begin TEXT SHOWN

Parallel feed lookups #1332

jpeletier · 2019-04-10T13:53:23Z

Abstract

This PR introduces a concurrent algorithm that significantly increases Swarm Feeds lookup speed and reliability by launching simultaneous routines that explore the portion of keyspace which has the most probability of containing an update at any given time.

Lookup algorithm parameters have also been tweaked to reduce useless lookups back to Unix epoch time=0. As a result, a lookup of an empty feed resolves at around 1 second.

This fixes issue Issue 1184, whereupon nodes could potentially return different results when looking up a feed.

Additionally, tests have been refactored to simulate time and compute benchmarks. This allows to measure algorithm performance much more easily without having to consume that amount of time during actual testing.

With ❤ from Epic Labs

Background

Our last PR replaced Swarm Feed's lookup process with a new adaptive-frequency lookup algorithm library. This algorithm is described here: PR 17559 and was named FluzCapacitor

This first algorithm version works in series, meaning it explores the search space by deciding what epoch address to look up, attempting a retrieval and then going one path or another depending on the result (success or failure) of that operation (see PR 17559 for details on how this works). This means that the algorithm must wait for each lookup (seconds) to complete before taking action. To alleviate this problem and launch Adaptive Feeds as soon as possible, we made the decision of establishing an unrealistic timeout of 100ms per lookup, so that a full query would run within a few seconds.

end TEXT SHOWN
begin DATA EXCERPTS

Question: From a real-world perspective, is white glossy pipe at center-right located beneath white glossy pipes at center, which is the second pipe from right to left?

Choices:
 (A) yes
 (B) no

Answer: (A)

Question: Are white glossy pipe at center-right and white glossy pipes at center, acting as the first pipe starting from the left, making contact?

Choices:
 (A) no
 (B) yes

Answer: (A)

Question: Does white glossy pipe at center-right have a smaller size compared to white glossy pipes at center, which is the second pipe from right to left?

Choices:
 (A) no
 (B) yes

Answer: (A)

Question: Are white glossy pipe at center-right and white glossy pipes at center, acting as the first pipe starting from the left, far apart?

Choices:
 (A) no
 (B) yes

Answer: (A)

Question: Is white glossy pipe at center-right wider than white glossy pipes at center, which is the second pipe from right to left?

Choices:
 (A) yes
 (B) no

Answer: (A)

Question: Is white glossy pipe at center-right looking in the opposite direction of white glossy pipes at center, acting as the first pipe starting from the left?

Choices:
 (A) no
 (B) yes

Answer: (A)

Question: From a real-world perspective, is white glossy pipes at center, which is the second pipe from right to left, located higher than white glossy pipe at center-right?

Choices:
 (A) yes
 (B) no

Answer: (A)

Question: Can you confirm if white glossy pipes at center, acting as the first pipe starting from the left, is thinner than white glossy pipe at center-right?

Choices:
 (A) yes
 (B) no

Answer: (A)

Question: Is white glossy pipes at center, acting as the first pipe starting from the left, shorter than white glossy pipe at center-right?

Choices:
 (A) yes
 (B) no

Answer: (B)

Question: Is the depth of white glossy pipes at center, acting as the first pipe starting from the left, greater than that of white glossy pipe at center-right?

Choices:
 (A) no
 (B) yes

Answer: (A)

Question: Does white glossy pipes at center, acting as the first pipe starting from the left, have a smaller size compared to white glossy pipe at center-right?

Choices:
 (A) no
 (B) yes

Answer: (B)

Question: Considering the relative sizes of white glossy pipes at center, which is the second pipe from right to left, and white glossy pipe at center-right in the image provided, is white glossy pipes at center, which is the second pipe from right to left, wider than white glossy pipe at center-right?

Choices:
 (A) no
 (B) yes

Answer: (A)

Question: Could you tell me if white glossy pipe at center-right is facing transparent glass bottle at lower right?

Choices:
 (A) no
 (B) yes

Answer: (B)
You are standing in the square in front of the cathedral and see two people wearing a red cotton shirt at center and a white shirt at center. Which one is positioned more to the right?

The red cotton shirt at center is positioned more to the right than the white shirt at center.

end DATA EXCERPTS

**GIVEN INSTRUCTION**
Reproduce the feed lookup text in full, word for word. Rely only on the feed lookup text and not on the material.

**OUTPUT OF THE EXERCISE**
Parallel feed lookups #1332

jpeletier · 2019-04-10T13:53:23Z

Abstract

This PR introduces a concurrent algorithm that significantly increases Swarm Feeds lookup speed and reliability by launching simultaneous routines that explore the portion of keyspace which has the most probability of containing an update at any given time.

Lookup algorithm parameters have also been tweaked to reduce useless lookups back to Unix epoch time=0. As a result, a lookup of an empty feed resolves at around 1 second.

This fixes issue Issue 1184, whereupon nodes could potentially return different results when looking up a feed.

Additionally, tests have been refactored to simulate time and compute benchmarks. This allows to measure algorithm performance much more easily without having to consume that amount of time during actual testing.

With ❤ from Epic Labs

Background

Our last PR replaced Swarm Feed's lookup process with a new adaptive-frequency lookup algorithm library. This algorithm is described here: PR 17559 and was named FluzCapacitor

This first algorithm version works in series, meaning it explores the search space by deciding what epoch address to look up, attempting a retrieval and then going one path or another depending on the result (success or failure) of that operation (see PR 17559 for details on how this works). This means that the algorithm must wait for each lookup (seconds) to complete before taking action. To alleviate this problem and launch Adaptive Feeds as soon as possible, we made the decision of establishing an unrealistic timeout of 100ms per lookup, so that a full query would run within a few seconds.